Und sie erinnerte sich an einen Zornausbruch von Michel, als der kleine Thomas einen Krug unabsichtlich zerbrochen hatte. Er hatte nicht aufgehört zu toben, selbst als der Junge bereits vor Reue weinte.
Die Männer, die Gabrielle kannte, lenkten weder ein noch entschuldigten sie sich. Sie bewunderte diesen Ritter, der beides so bereitwillig tat.

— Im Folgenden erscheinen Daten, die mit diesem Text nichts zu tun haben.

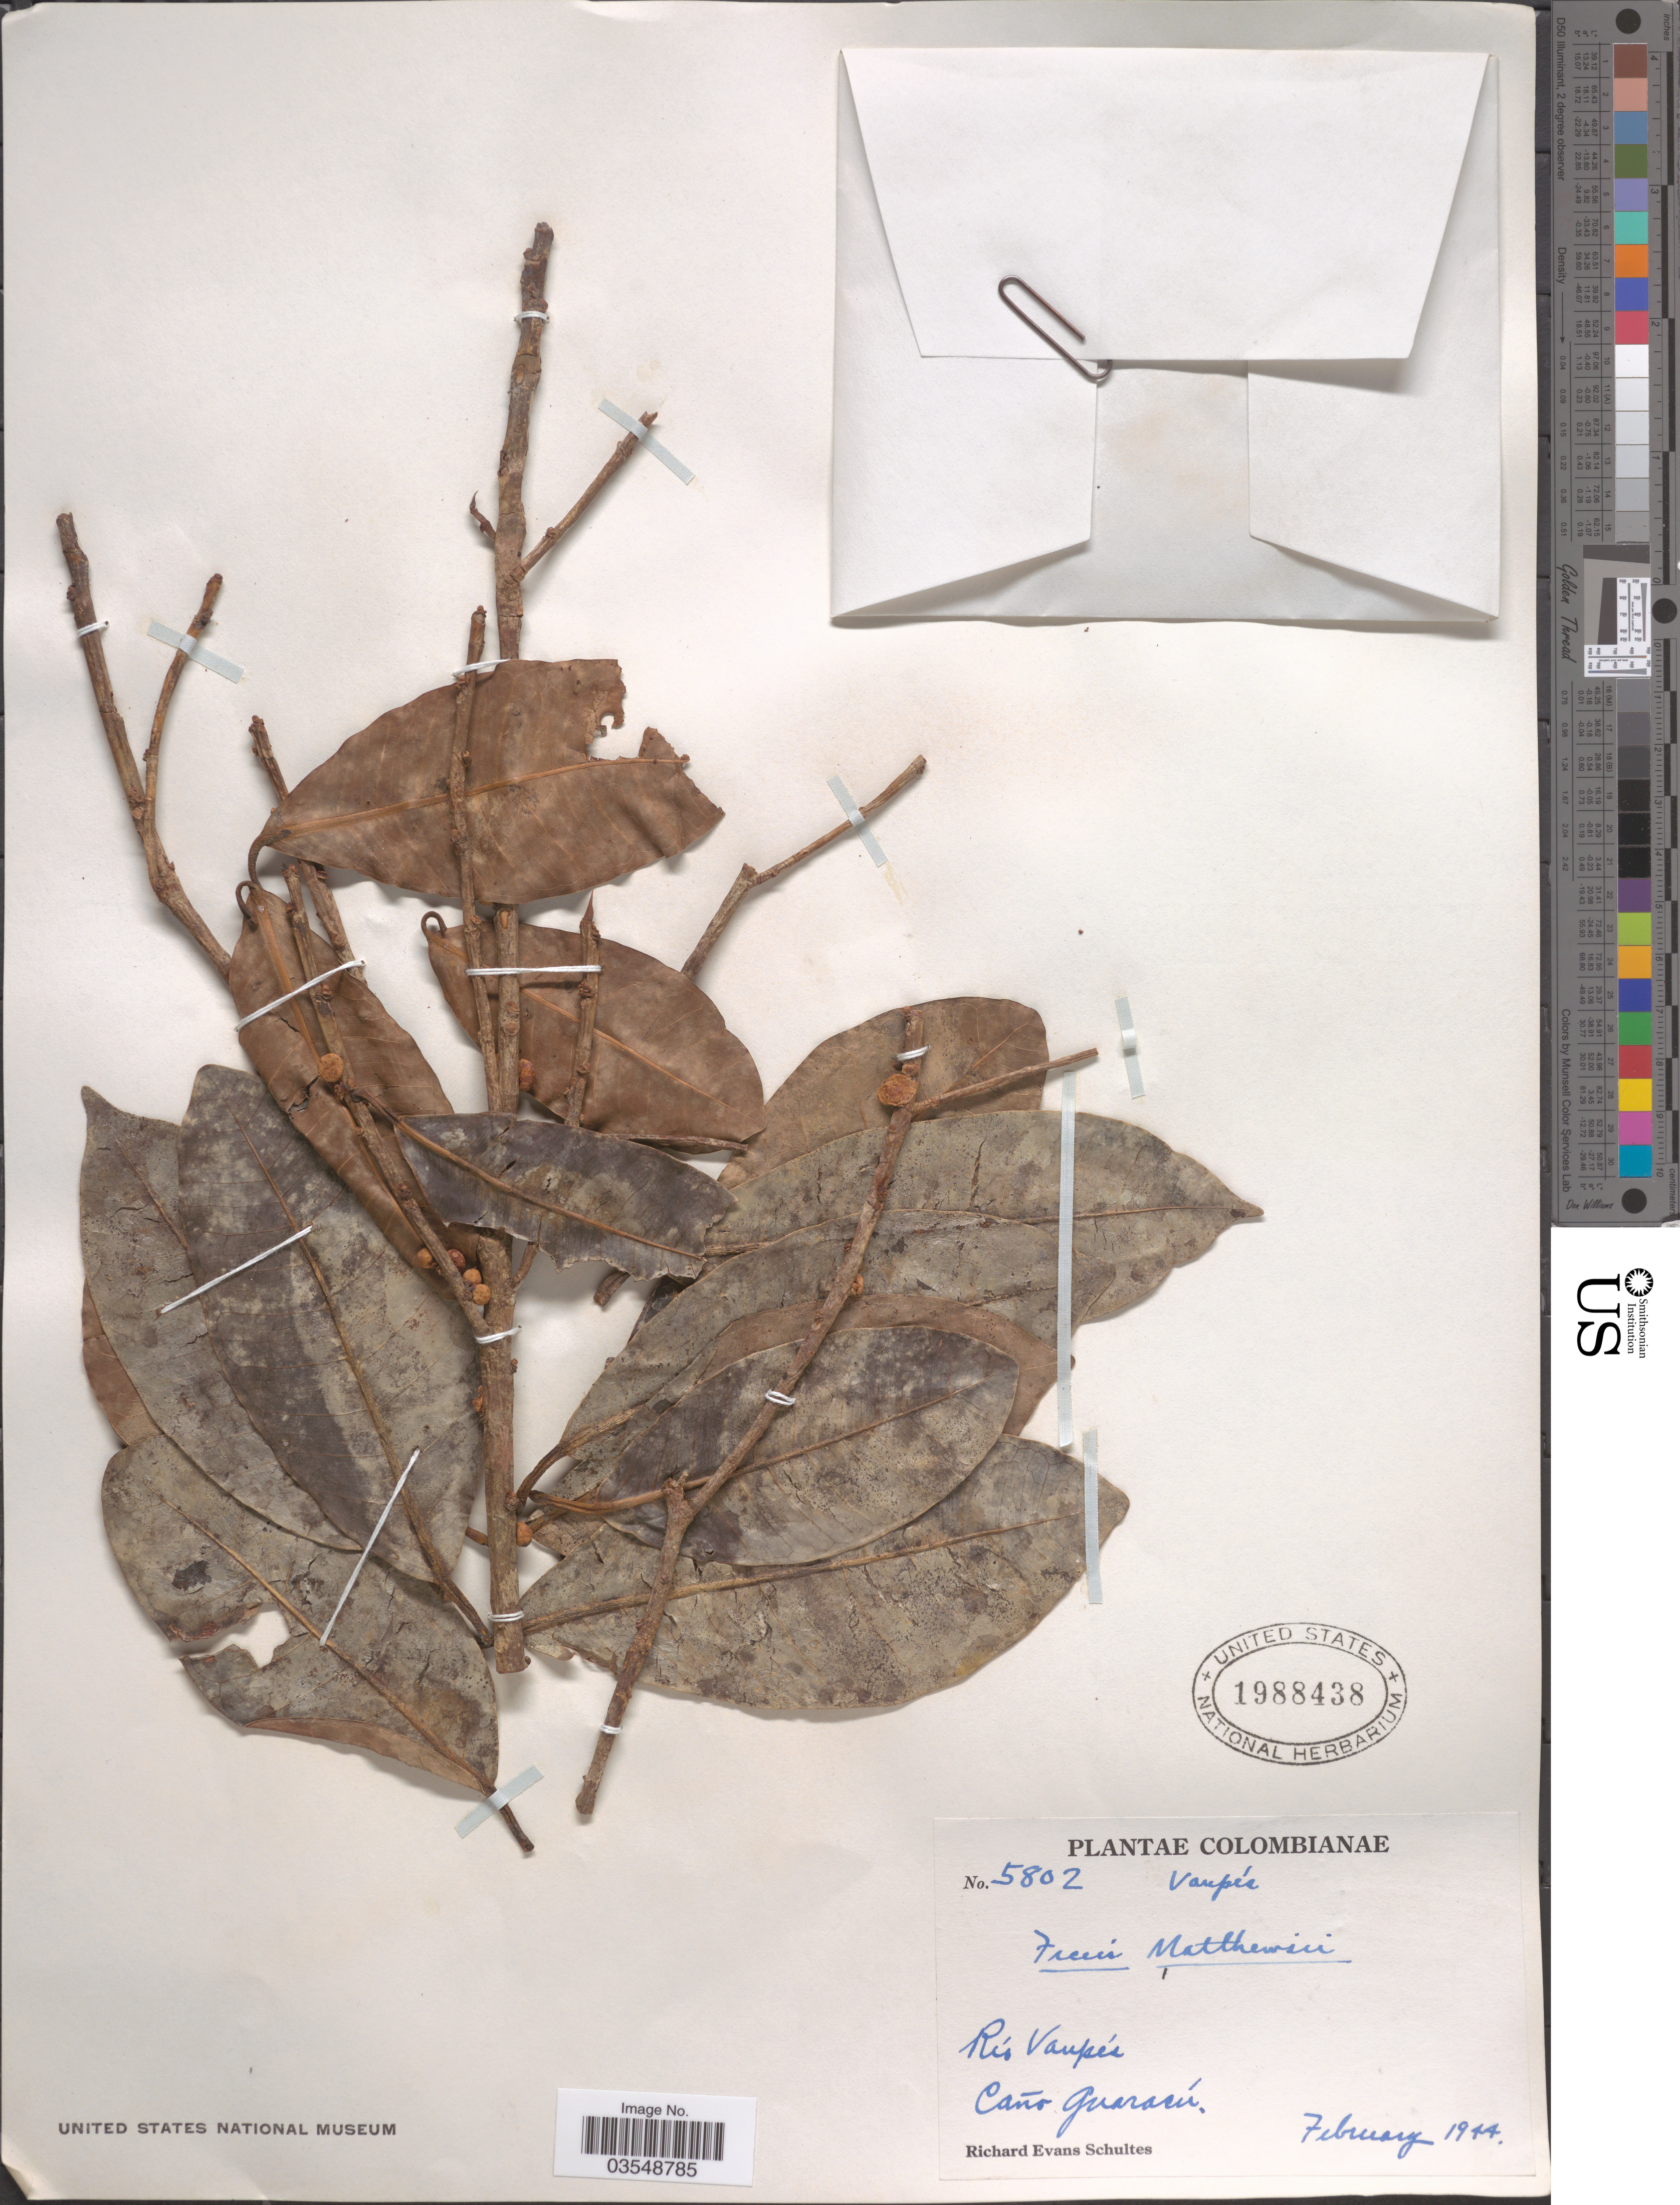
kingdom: Plantae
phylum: Tracheophyta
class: Magnoliopsida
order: Rosales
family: Moraceae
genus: Ficus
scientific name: Ficus mathewsii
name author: (Miq.) Miq.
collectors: R. E. Schultes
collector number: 5802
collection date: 1944-02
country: Colombia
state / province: Vaupés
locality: Río Vaupés. Caño Guarasú.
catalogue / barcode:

„Er besitzt großen Enthusiasmus“, sagte sie sanft und war über den stechenden Schmerz überrascht, den sie empfand, als sie dabei kurz an ihren Sohn dachte. „Und er legt großen Wert auf Euren Rat.“
„Diese Begeisterung ist das Übel. Er denkt an nichts anderes als Romanzen, Schlachten und das Erstürmen von Festungsmauern.“
Gabrielle drängte ihr Pferd an das Streitross von Yves heran. „Ich bin sicher, er ist ohne Arg.“
„Ein Ritter kann sich solche Fantastereien nicht gestatten“, erklärte er und warf dem zerknirschten Knappen einen kurzen besorgten Blick zu. „Ich befürchte, wenn Gaston sich nicht bessert, wird ihn sein Ungestüm eines Tages den Kopf kosten.“
Gabrielles Herz zog sich zusammen, als sie begriff, wie sehr sich Yves um seinen Knappen ängstigte. Wie ungewöhnlich! Männer trachteten doch einzig nach der Erfüllung ihrer eigenen Bedürfnisse! Das hatte sie selbst nur zu sehr erfahren.